[EXERCISE GOAL]
The answer must consist of every line in the records that contains the word "center".

Start of DATA EXCERPTS

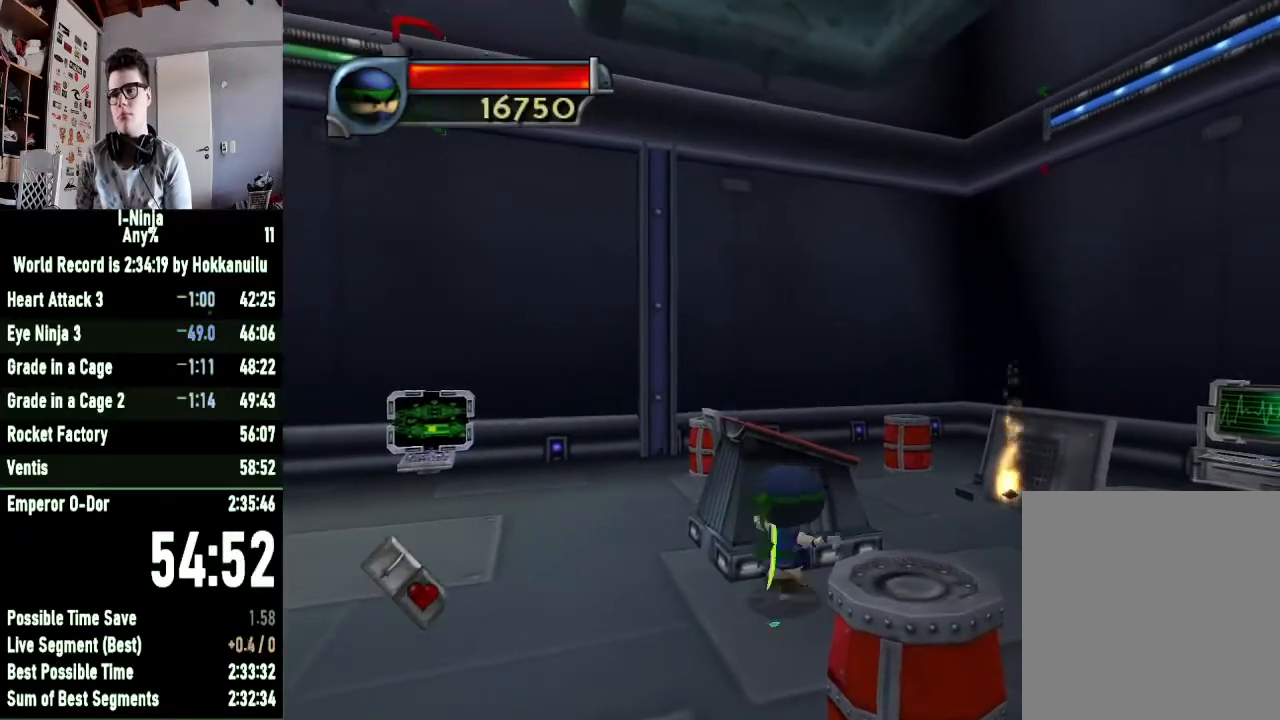
{"buttons": ["A"], "left_stick": "up-right", "right_stick": "center", "button_events": [[200, "A", "up"], [333, "A", "down"]]}
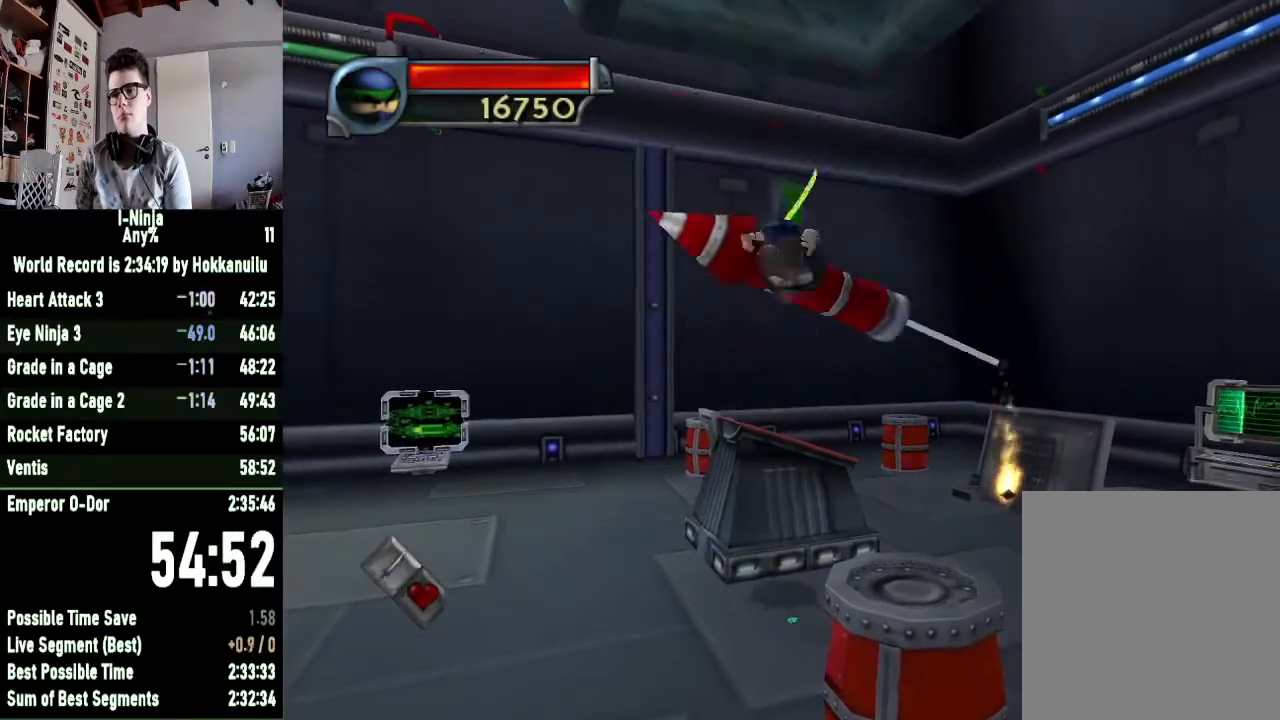
{"buttons": ["L2"], "left_stick": "center", "right_stick": "center", "button_events": [[100, "A", "up"], [467, "L2", "down"]]}
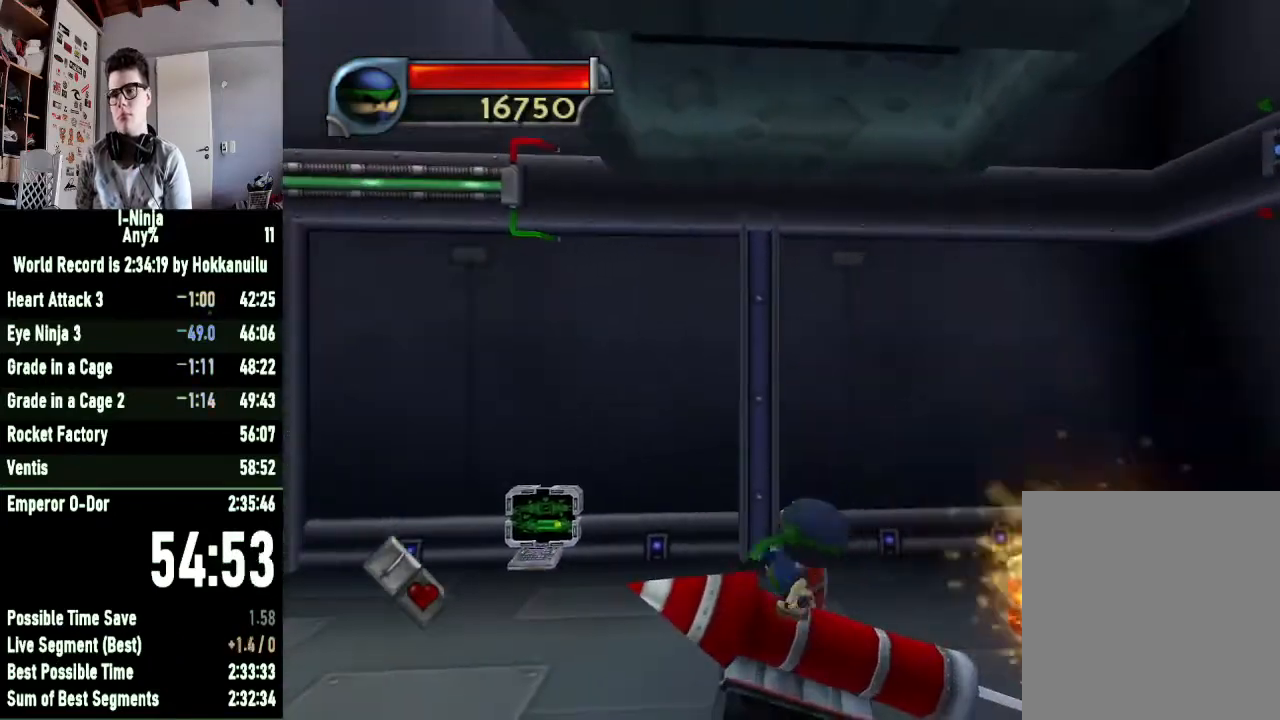
{"buttons": [], "left_stick": "center", "right_stick": "right", "button_events": [[33, "L2", "up"], [233, "L2", "down"], [300, "L2", "up"]]}
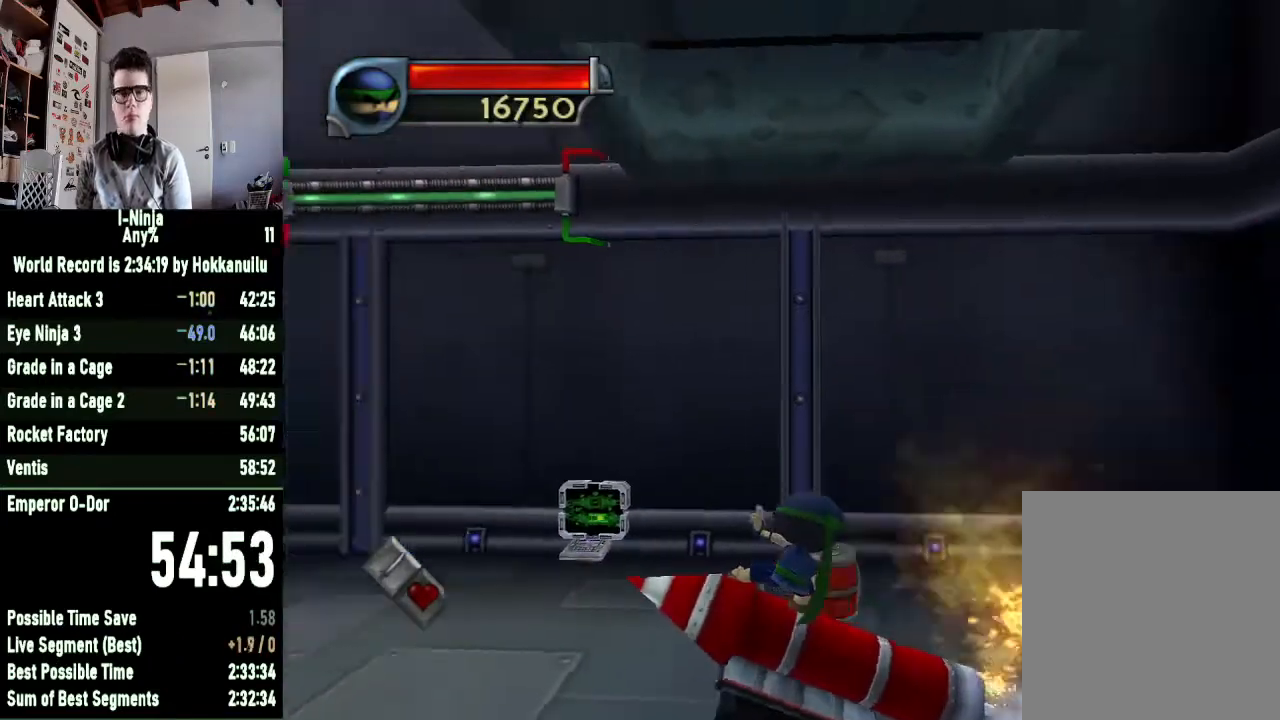
{"buttons": [], "left_stick": "center", "right_stick": "center", "button_events": []}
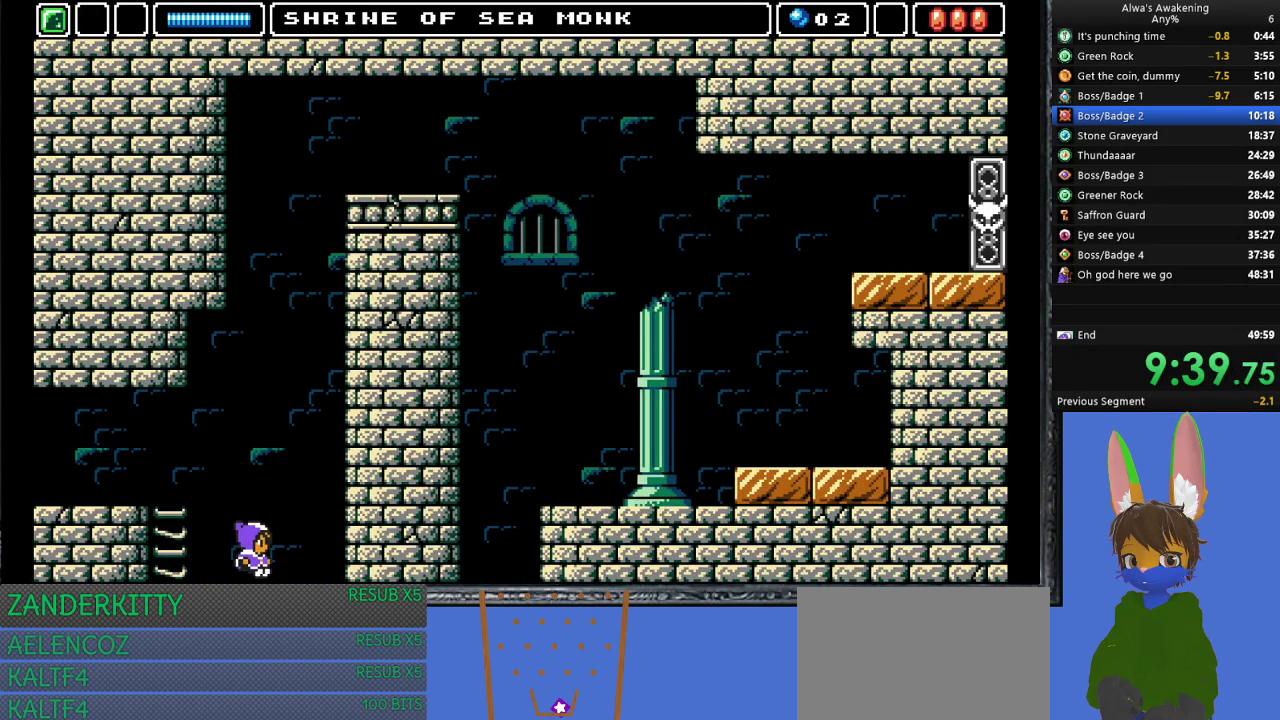
Gameplay with a controller (PlayStation layout); each line is a JSON object with the inputs held at the frame after it. "events" lists button and stick changes between this image and that frame as [ms after this image, input, new state], when the widget could be followed in between. Not read: right_stick.
{"buttons": [], "left_stick": "center", "events": []}
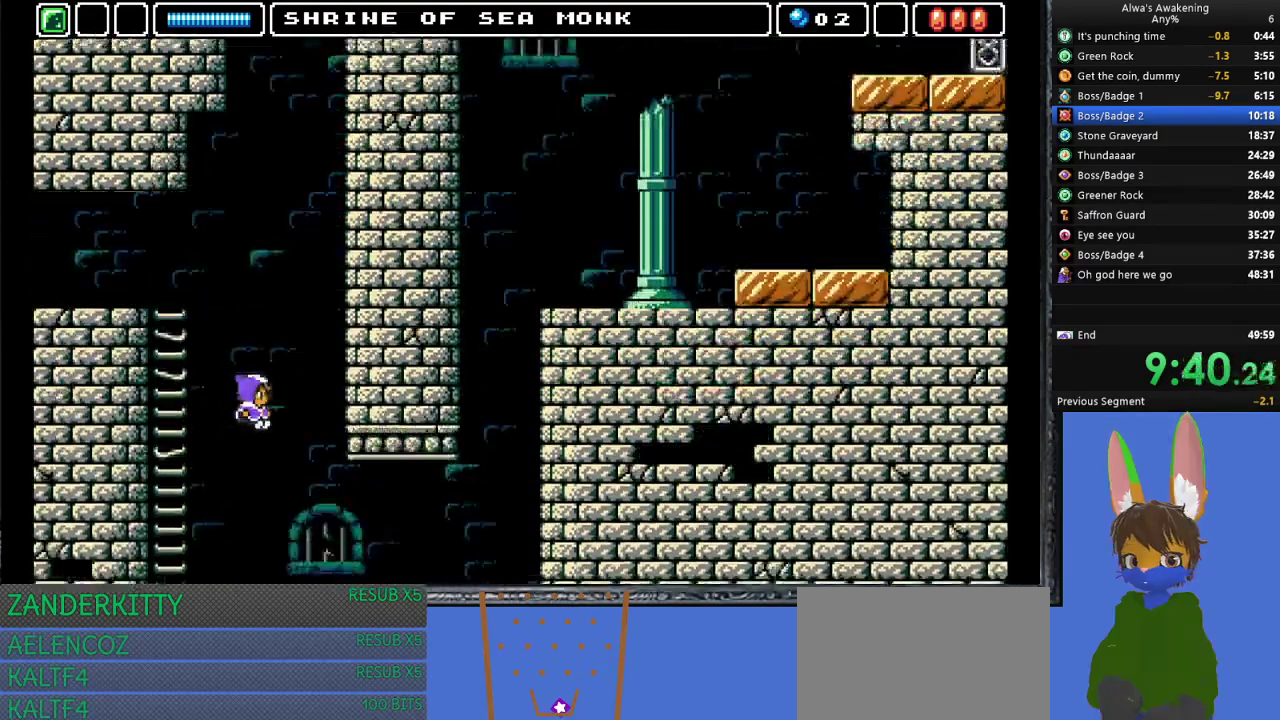
{"buttons": [], "left_stick": "center", "events": []}
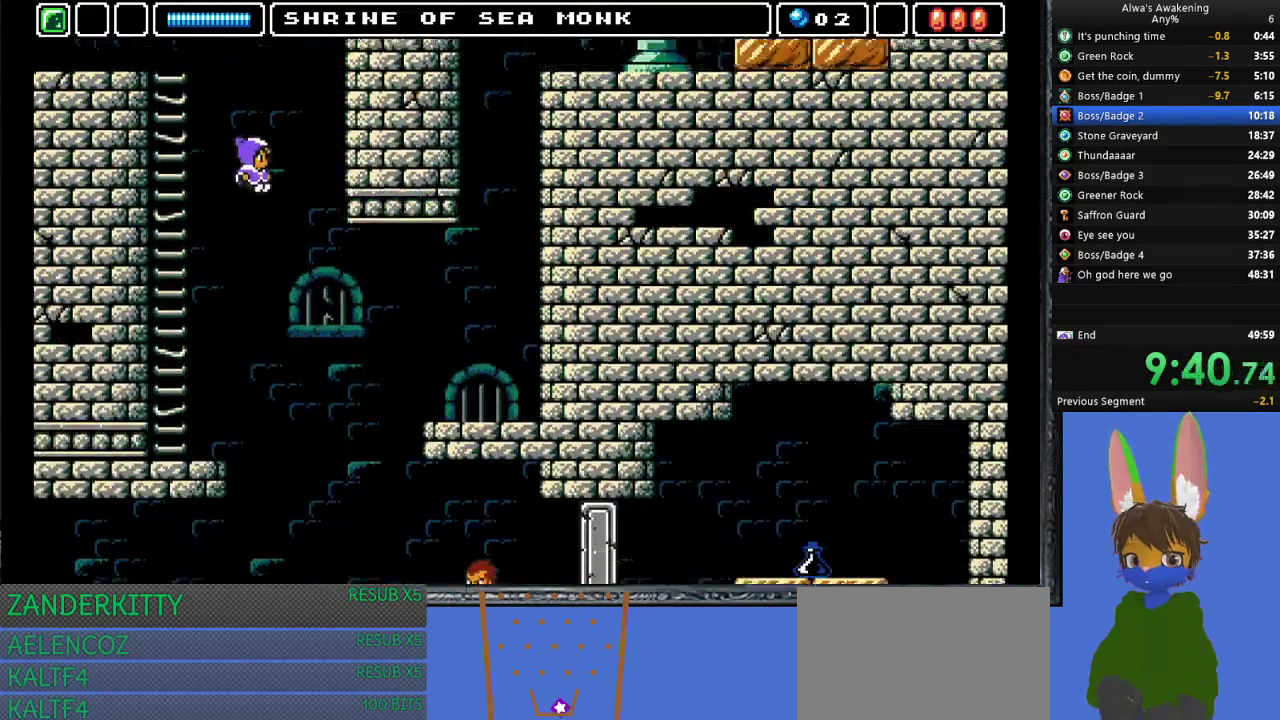
{"buttons": ["DPAD_RIGHT"], "left_stick": "center", "events": [[367, "DPAD_RIGHT", "down"]]}
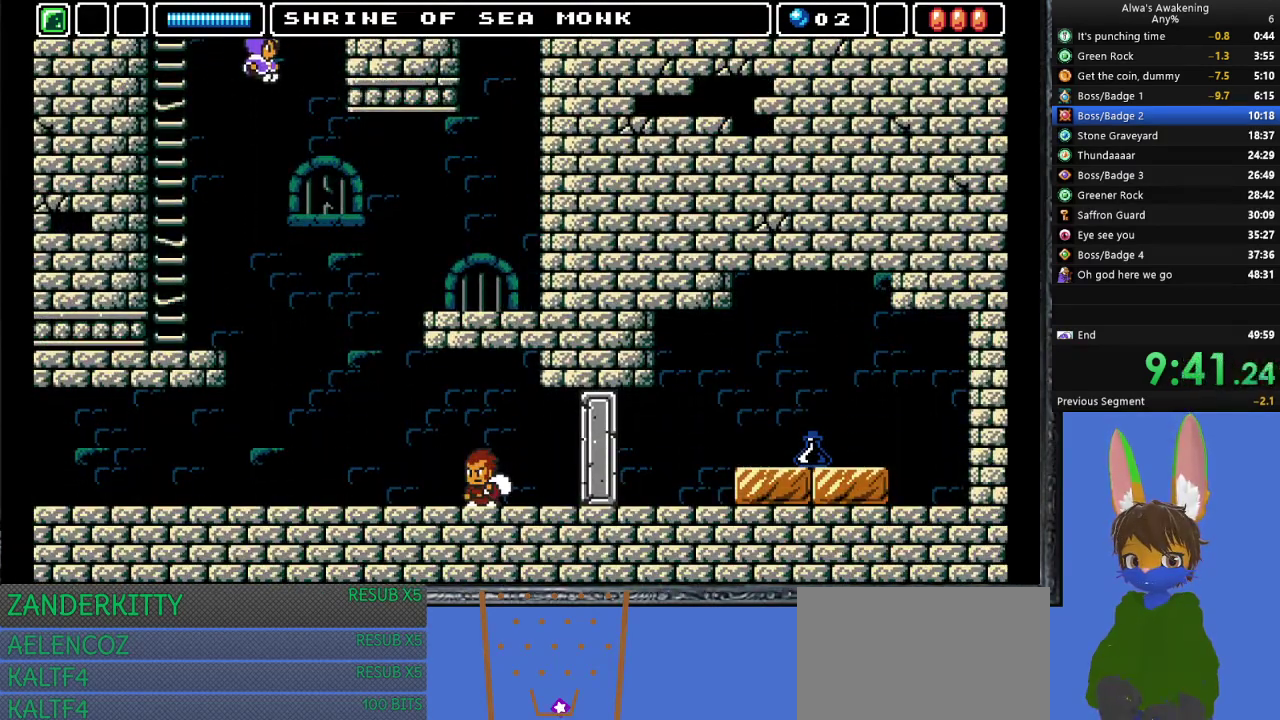
{"buttons": ["DPAD_RIGHT"], "left_stick": "center", "events": []}
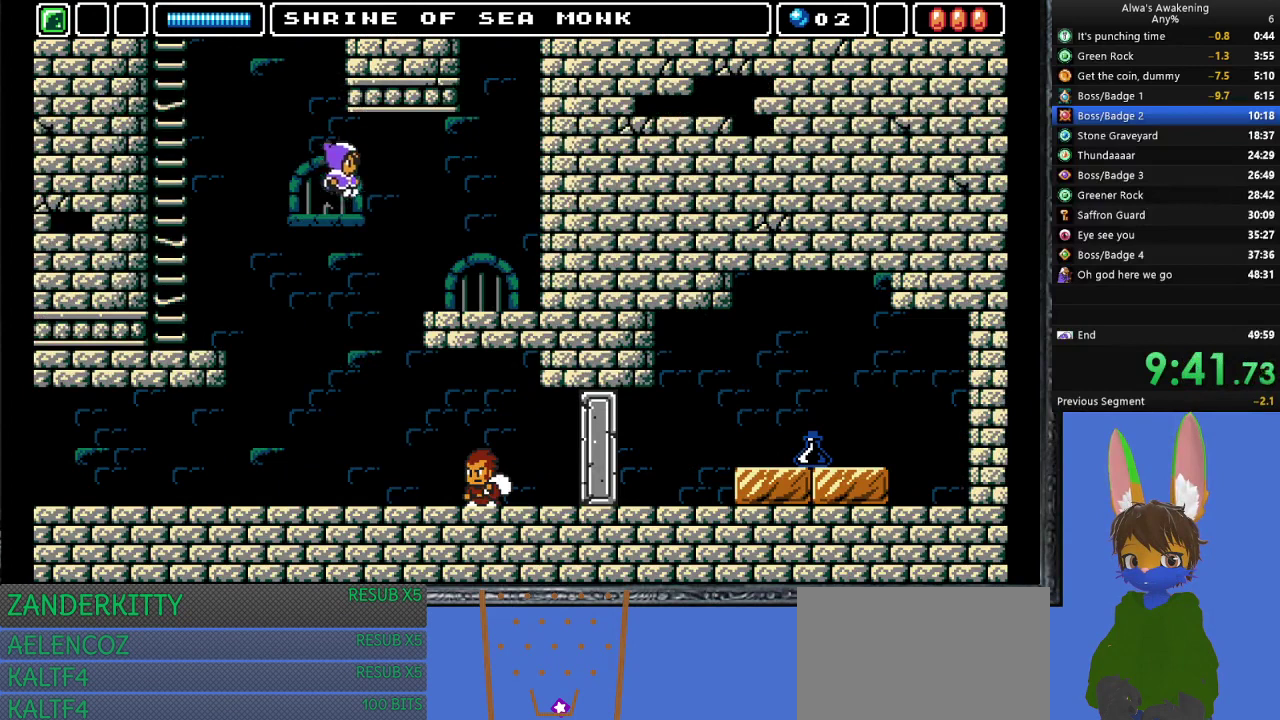
{"buttons": ["DPAD_RIGHT"], "left_stick": "center", "events": [[33, "DPAD_UP", "down"], [67, "DPAD_RIGHT", "up"], [100, "SQUARE", "down"], [167, "SQUARE", "up"], [267, "DPAD_RIGHT", "down"], [300, "DPAD_UP", "up"]]}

End of DATA EXCERPTS

[EXPECTED ANSWER]
{"buttons": ["A"], "left_stick": "up-right", "right_stick": "center", "button_events": [[200, "A", "up"], [333, "A", "down"]]}
{"buttons": ["L2"], "left_stick": "center", "right_stick": "center", "button_events": [[100, "A", "up"], [467, "L2", "down"]]}
{"buttons": [], "left_stick": "center", "right_stick": "right", "button_events": [[33, "L2", "up"], [233, "L2", "down"], [300, "L2", "up"]]}
{"buttons": [], "left_stick": "center", "right_stick": "center", "button_events": []}
{"buttons": [], "left_stick": "center", "events": []}
{"buttons": [], "left_stick": "center", "events": []}
{"buttons": ["DPAD_RIGHT"], "left_stick": "center", "events": [[367, "DPAD_RIGHT", "down"]]}
{"buttons": ["DPAD_RIGHT"], "left_stick": "center", "events": []}
{"buttons": ["DPAD_RIGHT"], "left_stick": "center", "events": [[33, "DPAD_UP", "down"], [67, "DPAD_RIGHT", "up"], [100, "SQUARE", "down"], [167, "SQUARE", "up"], [267, "DPAD_RIGHT", "down"], [300, "DPAD_UP", "up"]]}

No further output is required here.